Stored records
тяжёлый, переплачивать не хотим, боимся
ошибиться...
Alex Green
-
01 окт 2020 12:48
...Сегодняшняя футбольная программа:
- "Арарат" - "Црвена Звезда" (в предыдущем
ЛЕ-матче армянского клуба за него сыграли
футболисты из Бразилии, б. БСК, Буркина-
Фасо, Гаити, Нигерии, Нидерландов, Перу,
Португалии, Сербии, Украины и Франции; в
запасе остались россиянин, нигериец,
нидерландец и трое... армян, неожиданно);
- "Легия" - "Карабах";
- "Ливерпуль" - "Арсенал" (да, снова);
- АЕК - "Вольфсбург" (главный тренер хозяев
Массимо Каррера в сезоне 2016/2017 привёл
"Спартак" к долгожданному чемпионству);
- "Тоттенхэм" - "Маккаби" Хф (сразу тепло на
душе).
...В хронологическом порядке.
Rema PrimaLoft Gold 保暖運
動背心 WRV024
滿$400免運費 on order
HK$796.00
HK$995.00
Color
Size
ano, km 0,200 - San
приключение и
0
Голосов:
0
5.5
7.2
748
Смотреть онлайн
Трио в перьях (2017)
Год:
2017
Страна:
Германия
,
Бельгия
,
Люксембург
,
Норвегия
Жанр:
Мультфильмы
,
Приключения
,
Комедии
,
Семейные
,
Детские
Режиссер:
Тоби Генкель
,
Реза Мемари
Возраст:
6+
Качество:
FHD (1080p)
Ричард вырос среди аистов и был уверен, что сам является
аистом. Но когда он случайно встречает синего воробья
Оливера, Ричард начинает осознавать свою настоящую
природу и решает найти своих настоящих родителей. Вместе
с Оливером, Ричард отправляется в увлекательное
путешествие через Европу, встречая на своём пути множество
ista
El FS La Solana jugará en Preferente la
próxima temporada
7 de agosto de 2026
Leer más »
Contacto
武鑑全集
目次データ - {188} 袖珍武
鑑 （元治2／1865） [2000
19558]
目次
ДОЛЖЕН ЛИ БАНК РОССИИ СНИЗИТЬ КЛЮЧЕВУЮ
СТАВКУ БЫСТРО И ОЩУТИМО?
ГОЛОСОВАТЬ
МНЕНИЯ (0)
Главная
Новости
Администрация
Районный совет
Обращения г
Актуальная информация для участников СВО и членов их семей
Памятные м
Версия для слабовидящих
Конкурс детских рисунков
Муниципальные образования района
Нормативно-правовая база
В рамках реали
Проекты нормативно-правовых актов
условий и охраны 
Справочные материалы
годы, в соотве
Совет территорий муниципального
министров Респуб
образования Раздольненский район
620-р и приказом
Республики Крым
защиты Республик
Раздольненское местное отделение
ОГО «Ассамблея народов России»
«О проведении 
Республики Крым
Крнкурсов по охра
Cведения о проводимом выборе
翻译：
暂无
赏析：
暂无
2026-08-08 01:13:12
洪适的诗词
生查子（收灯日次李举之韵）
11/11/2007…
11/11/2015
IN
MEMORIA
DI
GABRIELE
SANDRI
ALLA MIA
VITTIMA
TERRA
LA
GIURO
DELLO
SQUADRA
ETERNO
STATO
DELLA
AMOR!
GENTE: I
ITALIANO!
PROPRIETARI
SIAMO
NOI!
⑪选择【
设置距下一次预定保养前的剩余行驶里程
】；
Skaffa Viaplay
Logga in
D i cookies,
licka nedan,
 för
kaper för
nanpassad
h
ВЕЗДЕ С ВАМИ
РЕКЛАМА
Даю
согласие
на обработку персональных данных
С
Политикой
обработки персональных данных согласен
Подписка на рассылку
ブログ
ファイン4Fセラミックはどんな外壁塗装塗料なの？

**Task statement:** Copy every line above that includes the string "Ричард".

**Task answer:**
Ричард вырос среди аистов и был уверен, что сам является
Оливера, Ричард начинает осознавать свою настоящую
с Оливером, Ричард отправляется в увлекательное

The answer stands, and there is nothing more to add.